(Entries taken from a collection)
· · · ·
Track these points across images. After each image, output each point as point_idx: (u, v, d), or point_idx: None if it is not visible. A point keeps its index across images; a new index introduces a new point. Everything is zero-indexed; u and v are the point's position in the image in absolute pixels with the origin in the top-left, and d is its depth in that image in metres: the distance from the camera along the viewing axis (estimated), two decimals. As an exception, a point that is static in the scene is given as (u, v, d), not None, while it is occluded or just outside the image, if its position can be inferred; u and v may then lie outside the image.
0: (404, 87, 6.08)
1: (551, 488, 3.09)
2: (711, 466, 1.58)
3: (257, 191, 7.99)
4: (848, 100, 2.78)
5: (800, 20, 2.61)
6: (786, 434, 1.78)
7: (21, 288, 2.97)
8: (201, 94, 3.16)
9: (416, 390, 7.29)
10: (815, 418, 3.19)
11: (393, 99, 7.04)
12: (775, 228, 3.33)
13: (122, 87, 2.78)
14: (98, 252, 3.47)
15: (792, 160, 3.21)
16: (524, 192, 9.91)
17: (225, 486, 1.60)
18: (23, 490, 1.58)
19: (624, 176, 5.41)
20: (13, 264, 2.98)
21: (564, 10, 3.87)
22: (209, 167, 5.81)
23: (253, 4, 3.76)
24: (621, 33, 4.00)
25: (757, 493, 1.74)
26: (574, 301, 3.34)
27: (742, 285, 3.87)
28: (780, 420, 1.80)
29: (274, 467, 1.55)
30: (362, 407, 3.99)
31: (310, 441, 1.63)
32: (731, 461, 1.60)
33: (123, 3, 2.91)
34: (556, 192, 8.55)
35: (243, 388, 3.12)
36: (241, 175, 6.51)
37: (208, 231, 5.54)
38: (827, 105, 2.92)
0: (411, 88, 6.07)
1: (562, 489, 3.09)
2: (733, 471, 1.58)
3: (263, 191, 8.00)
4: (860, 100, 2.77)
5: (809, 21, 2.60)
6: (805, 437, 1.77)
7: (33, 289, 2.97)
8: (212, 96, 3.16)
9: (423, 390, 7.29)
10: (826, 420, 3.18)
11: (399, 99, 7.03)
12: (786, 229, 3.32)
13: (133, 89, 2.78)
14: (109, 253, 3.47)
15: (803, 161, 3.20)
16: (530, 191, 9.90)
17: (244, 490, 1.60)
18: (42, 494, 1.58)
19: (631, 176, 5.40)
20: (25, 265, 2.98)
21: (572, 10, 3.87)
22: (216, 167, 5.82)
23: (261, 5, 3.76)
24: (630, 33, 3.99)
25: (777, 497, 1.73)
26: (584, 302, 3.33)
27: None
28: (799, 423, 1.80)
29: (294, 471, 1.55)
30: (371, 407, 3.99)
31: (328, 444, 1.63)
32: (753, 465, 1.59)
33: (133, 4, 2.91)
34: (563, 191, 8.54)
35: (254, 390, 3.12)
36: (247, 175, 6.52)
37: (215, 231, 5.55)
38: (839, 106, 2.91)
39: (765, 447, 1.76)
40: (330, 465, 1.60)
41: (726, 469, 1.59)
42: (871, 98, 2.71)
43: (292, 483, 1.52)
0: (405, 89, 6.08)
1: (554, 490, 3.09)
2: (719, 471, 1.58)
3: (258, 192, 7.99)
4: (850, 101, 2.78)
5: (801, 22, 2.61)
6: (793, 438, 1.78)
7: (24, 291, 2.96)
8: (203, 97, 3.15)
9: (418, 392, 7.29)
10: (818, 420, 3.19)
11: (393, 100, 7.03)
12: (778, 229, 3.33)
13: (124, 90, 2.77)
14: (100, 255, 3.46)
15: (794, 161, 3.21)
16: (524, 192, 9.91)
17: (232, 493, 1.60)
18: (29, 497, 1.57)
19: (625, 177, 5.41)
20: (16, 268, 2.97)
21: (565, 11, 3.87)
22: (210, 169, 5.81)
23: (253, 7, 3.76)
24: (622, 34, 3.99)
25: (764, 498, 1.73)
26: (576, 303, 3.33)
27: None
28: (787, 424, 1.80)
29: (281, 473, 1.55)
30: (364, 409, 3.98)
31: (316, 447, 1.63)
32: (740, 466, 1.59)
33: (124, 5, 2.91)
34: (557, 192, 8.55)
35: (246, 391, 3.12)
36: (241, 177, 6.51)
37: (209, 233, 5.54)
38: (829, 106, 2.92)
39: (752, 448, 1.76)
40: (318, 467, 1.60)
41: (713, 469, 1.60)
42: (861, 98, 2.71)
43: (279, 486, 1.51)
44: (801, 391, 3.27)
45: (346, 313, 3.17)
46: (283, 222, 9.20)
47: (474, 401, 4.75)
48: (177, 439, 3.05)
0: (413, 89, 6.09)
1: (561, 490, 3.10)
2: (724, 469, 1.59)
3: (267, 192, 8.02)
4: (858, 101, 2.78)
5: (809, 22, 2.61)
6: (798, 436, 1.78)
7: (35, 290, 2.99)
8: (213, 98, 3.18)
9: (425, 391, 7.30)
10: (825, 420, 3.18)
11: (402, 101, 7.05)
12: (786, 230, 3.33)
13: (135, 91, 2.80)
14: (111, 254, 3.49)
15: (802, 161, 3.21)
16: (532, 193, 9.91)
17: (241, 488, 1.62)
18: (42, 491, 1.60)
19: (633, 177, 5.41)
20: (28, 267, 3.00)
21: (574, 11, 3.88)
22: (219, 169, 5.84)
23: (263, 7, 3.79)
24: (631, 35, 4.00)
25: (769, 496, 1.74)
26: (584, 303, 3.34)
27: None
· · · ·
■ Directions ■
Please repeat every record above word for word.

■ Your solution ■
Track these points across images. After each image, output each point as point_idx: (u, v, d), or point_idx: None if it is not visible. A point keeps its index across images; a new index introduces a new point. Everything is zero-indexed; u and v are the point's position in the image in absolute pixels with the origin in the top-left, and d is its depth in that image in metres: the distance from the camera along the viewing axis (estimated), two decimals. As an exception, a point that is static in the scene is given as (u, v, d), not None, while it is occluded or just outside the image, if its position can be inferred; u and v may then lie outside the image.
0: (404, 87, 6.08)
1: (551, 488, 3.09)
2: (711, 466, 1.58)
3: (257, 191, 7.99)
4: (848, 100, 2.78)
5: (800, 20, 2.61)
6: (786, 434, 1.78)
7: (21, 288, 2.97)
8: (201, 94, 3.16)
9: (416, 390, 7.29)
10: (815, 418, 3.19)
11: (393, 99, 7.04)
12: (775, 228, 3.33)
13: (122, 87, 2.78)
14: (98, 252, 3.47)
15: (792, 160, 3.21)
16: (524, 192, 9.91)
17: (225, 486, 1.60)
18: (23, 490, 1.58)
19: (624, 176, 5.41)
20: (13, 264, 2.98)
21: (564, 10, 3.87)
22: (209, 167, 5.81)
23: (253, 4, 3.76)
24: (621, 33, 4.00)
25: (757, 493, 1.74)
26: (574, 301, 3.34)
27: (742, 285, 3.87)
28: (780, 420, 1.80)
29: (274, 467, 1.55)
30: (362, 407, 3.99)
31: (310, 441, 1.63)
32: (731, 461, 1.60)
33: (123, 3, 2.91)
34: (556, 192, 8.55)
35: (243, 388, 3.12)
36: (241, 175, 6.51)
37: (208, 231, 5.54)
38: (827, 105, 2.92)
0: (411, 88, 6.07)
1: (562, 489, 3.09)
2: (733, 471, 1.58)
3: (263, 191, 8.00)
4: (860, 100, 2.77)
5: (809, 21, 2.60)
6: (805, 437, 1.77)
7: (33, 289, 2.97)
8: (212, 96, 3.16)
9: (423, 390, 7.29)
10: (826, 420, 3.18)
11: (399, 99, 7.03)
12: (786, 229, 3.32)
13: (133, 89, 2.78)
14: (109, 253, 3.47)
15: (803, 161, 3.20)
16: (530, 191, 9.90)
17: (244, 490, 1.60)
18: (42, 494, 1.58)
19: (631, 176, 5.40)
20: (25, 265, 2.98)
21: (572, 10, 3.87)
22: (216, 167, 5.82)
23: (261, 5, 3.76)
24: (630, 33, 3.99)
25: (777, 497, 1.73)
26: (584, 302, 3.33)
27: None
28: (799, 423, 1.80)
29: (294, 471, 1.55)
30: (371, 407, 3.99)
31: (328, 444, 1.63)
32: (753, 465, 1.59)
33: (133, 4, 2.91)
34: (563, 191, 8.54)
35: (254, 390, 3.12)
36: (247, 175, 6.52)
37: (215, 231, 5.55)
38: (839, 106, 2.91)
39: (765, 447, 1.76)
40: (330, 465, 1.60)
41: (726, 469, 1.59)
42: (871, 98, 2.71)
43: (292, 483, 1.52)
0: (405, 89, 6.08)
1: (554, 490, 3.09)
2: (719, 471, 1.58)
3: (258, 192, 7.99)
4: (850, 101, 2.78)
5: (801, 22, 2.61)
6: (793, 438, 1.78)
7: (24, 291, 2.96)
8: (203, 97, 3.15)
9: (418, 392, 7.29)
10: (818, 420, 3.19)
11: (393, 100, 7.03)
12: (778, 229, 3.33)
13: (124, 90, 2.77)
14: (100, 255, 3.46)
15: (794, 161, 3.21)
16: (524, 192, 9.91)
17: (232, 493, 1.60)
18: (29, 497, 1.57)
19: (625, 177, 5.41)
20: (16, 268, 2.97)
21: (565, 11, 3.87)
22: (210, 169, 5.81)
23: (253, 7, 3.76)
24: (622, 34, 3.99)
25: (764, 498, 1.73)
26: (576, 303, 3.33)
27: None
28: (787, 424, 1.80)
29: (281, 473, 1.55)
30: (364, 409, 3.98)
31: (316, 447, 1.63)
32: (740, 466, 1.59)
33: (124, 5, 2.91)
34: (557, 192, 8.55)
35: (246, 391, 3.12)
36: (241, 177, 6.51)
37: (209, 233, 5.54)
38: (829, 106, 2.92)
39: (752, 448, 1.76)
40: (318, 467, 1.60)
41: (713, 469, 1.60)
42: (861, 98, 2.71)
43: (279, 486, 1.51)
44: (801, 391, 3.27)
45: (346, 313, 3.17)
46: (283, 222, 9.20)
47: (474, 401, 4.75)
48: (177, 439, 3.05)
0: (413, 89, 6.09)
1: (561, 490, 3.10)
2: (724, 469, 1.59)
3: (267, 192, 8.02)
4: (858, 101, 2.78)
5: (809, 22, 2.61)
6: (798, 436, 1.78)
7: (35, 290, 2.99)
8: (213, 98, 3.18)
9: (425, 391, 7.30)
10: (825, 420, 3.18)
11: (402, 101, 7.05)
12: (786, 230, 3.33)
13: (135, 91, 2.80)
14: (111, 254, 3.49)
15: (802, 161, 3.21)
16: (532, 193, 9.91)
17: (241, 488, 1.62)
18: (42, 491, 1.60)
19: (633, 177, 5.41)
20: (28, 267, 3.00)
21: (574, 11, 3.88)
22: (219, 169, 5.84)
23: (263, 7, 3.79)
24: (631, 35, 4.00)
25: (769, 496, 1.74)
26: (584, 303, 3.34)
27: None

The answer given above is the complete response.